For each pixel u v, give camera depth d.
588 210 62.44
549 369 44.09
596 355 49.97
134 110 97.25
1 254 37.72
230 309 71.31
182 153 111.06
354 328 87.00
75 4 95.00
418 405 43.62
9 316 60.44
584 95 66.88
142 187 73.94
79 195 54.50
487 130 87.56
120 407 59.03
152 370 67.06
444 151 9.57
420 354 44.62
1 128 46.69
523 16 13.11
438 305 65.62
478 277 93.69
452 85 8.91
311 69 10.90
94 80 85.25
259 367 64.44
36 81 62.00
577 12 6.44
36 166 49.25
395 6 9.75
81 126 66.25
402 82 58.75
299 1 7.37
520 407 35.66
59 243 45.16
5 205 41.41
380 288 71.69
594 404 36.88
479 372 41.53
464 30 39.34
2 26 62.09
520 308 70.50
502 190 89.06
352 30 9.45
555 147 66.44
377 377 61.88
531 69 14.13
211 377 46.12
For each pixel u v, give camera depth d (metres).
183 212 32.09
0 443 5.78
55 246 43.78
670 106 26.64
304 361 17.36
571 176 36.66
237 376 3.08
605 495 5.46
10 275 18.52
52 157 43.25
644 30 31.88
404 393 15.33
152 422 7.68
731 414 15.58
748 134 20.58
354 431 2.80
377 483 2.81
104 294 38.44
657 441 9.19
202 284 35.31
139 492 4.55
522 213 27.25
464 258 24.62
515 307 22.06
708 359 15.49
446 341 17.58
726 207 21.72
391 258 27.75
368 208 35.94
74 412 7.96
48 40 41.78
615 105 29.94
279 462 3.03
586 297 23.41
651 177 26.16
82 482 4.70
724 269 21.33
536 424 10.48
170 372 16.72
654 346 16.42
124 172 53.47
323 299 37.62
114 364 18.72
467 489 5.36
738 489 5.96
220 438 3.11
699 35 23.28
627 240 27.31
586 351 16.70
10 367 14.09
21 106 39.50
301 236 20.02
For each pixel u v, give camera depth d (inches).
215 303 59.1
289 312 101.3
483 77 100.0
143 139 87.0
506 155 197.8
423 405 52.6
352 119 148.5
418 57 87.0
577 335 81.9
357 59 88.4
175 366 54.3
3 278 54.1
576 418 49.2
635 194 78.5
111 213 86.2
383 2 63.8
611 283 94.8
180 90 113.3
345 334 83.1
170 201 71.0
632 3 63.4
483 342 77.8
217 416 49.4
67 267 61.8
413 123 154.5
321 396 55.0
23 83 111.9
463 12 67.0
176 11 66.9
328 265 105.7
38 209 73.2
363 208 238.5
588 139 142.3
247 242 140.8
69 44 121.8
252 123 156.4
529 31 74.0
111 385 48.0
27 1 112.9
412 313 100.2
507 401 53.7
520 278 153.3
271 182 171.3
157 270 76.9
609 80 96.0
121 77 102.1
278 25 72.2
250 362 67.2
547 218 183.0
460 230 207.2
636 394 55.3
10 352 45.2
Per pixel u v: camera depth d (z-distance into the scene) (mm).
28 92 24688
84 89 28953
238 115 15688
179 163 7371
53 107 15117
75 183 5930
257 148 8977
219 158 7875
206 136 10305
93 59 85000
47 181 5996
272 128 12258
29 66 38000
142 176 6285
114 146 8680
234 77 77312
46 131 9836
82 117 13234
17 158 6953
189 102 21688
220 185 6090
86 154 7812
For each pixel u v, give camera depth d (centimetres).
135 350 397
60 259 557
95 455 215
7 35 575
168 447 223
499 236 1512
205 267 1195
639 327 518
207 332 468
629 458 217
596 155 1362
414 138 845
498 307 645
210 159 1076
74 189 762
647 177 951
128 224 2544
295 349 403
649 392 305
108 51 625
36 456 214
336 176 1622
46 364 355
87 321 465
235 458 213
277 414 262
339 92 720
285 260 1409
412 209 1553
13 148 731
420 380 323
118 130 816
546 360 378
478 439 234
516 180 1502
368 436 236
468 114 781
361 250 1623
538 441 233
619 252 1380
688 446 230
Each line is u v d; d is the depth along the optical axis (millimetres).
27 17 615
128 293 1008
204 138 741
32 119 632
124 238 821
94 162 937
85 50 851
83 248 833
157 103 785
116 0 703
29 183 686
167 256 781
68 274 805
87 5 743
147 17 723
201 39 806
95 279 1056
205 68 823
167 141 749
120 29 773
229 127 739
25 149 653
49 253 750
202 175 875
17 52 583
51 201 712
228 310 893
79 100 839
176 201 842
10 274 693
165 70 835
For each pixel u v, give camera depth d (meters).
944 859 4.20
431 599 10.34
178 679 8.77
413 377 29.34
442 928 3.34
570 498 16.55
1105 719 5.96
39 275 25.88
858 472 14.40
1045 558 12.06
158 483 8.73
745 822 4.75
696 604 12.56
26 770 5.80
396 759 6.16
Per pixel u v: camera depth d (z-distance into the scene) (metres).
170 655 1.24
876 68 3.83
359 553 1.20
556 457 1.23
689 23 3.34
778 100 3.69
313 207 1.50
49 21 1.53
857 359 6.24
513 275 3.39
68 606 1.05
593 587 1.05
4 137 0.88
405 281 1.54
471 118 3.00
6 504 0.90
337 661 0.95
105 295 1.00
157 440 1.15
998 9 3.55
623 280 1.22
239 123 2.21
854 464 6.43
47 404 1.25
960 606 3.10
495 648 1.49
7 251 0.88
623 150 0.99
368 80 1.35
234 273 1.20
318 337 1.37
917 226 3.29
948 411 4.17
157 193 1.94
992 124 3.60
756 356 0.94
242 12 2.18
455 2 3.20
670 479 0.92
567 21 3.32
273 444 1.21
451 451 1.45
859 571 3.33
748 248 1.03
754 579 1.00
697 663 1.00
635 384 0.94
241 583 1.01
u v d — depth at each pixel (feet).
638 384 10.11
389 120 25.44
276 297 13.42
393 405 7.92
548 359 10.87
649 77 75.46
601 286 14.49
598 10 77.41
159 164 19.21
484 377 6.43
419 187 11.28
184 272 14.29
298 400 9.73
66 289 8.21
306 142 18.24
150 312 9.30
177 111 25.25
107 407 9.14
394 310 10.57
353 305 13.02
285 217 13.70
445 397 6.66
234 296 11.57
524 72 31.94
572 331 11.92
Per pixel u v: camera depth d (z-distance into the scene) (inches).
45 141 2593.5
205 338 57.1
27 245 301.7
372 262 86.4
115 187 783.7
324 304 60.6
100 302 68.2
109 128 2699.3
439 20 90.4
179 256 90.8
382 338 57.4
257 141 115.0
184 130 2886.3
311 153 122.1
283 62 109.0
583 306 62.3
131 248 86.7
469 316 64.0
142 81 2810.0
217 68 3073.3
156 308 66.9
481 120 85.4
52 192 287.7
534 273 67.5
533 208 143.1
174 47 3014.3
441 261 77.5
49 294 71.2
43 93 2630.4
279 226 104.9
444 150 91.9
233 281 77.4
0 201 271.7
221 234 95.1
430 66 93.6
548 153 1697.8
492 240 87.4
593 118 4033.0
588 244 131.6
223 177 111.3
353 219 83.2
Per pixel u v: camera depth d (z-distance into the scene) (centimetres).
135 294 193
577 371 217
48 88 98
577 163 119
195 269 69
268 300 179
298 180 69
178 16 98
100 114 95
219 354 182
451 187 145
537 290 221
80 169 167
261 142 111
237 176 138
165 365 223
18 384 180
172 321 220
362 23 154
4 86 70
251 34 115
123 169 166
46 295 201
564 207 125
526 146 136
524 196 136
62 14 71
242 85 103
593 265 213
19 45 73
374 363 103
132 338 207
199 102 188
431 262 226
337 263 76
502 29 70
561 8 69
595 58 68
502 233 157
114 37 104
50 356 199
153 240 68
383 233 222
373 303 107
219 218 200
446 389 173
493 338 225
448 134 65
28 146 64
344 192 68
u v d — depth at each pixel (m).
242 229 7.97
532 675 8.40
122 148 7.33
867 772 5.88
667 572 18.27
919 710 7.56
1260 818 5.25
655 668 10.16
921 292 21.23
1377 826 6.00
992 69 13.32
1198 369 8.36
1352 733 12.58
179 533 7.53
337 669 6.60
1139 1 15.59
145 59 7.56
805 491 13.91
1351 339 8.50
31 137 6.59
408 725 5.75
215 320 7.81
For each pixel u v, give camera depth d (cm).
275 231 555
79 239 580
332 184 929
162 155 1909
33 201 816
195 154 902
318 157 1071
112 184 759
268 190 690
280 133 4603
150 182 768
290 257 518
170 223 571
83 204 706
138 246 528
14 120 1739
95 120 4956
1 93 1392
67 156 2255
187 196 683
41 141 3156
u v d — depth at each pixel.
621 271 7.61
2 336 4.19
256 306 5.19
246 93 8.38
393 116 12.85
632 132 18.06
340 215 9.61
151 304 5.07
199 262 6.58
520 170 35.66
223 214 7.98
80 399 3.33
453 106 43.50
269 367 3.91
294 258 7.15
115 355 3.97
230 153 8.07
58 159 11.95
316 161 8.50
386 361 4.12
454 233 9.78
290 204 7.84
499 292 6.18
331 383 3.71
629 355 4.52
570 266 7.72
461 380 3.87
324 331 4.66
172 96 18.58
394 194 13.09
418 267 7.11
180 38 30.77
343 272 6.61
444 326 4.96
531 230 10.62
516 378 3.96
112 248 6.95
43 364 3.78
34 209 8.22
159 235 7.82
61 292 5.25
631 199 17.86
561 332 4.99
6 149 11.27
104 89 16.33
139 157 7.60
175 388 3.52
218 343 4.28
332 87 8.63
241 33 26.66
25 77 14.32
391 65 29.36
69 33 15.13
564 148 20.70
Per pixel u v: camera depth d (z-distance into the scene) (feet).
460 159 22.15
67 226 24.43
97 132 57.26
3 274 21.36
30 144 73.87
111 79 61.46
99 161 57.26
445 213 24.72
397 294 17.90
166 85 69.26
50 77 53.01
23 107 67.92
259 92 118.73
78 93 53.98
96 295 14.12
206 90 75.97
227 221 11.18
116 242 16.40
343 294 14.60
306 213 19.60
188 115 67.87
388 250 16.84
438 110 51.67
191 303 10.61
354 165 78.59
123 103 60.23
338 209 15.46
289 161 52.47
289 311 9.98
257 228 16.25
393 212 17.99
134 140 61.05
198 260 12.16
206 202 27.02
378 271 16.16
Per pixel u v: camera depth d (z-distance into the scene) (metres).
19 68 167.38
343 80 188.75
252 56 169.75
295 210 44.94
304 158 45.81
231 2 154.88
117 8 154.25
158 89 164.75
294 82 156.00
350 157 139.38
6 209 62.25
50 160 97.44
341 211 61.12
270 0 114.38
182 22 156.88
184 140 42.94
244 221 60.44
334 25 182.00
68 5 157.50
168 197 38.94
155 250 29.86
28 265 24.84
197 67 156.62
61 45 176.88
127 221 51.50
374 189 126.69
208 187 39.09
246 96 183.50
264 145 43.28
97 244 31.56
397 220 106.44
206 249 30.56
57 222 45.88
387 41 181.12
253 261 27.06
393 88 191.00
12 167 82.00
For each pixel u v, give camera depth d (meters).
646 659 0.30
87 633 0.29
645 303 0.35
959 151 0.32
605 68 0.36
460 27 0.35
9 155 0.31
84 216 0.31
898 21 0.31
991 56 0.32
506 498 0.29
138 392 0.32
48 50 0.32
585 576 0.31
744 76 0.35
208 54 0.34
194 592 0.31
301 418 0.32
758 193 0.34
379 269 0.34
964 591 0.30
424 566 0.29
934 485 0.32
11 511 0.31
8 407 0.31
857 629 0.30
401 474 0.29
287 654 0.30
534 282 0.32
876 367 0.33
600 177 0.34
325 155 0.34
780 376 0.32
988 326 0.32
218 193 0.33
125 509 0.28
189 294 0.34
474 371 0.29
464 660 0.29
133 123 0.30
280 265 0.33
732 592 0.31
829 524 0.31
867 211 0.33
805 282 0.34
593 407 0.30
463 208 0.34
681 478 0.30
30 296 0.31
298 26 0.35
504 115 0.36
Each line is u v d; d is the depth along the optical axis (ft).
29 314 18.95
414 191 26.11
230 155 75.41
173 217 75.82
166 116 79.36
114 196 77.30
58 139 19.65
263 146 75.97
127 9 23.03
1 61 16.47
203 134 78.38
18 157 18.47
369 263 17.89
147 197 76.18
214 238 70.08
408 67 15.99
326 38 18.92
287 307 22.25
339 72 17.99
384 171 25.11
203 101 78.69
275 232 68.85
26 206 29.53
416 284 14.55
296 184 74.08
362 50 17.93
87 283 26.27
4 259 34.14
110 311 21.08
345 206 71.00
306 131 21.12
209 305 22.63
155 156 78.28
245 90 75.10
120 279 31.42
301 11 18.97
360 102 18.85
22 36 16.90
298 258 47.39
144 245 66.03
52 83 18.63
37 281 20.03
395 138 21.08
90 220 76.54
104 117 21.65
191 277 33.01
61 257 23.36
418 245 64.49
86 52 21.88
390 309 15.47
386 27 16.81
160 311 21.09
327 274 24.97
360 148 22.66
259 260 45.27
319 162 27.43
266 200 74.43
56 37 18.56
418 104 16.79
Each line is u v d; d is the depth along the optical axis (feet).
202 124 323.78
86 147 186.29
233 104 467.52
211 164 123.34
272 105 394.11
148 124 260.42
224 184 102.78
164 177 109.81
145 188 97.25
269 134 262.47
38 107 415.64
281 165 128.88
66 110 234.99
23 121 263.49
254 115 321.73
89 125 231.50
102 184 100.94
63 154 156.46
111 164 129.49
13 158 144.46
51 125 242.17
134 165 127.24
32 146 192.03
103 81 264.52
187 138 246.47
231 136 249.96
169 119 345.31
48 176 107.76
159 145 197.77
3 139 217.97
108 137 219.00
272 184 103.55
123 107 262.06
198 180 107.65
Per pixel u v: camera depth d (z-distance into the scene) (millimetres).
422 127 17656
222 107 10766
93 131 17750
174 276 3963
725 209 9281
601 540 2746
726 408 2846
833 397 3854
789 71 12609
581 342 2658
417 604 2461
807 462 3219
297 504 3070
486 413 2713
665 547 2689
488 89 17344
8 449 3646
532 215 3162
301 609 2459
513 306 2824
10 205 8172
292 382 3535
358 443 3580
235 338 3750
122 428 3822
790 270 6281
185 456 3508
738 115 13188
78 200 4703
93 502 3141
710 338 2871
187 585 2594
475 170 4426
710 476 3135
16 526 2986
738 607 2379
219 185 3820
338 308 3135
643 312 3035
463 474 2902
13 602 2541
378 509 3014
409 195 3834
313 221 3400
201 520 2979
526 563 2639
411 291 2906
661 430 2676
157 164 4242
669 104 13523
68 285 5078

* * * * * * * * *

**WHAT YOU NEED TO DO:** State, as a bare number, how many lines of the records above include "optical".

**ANSWER AREA:** 3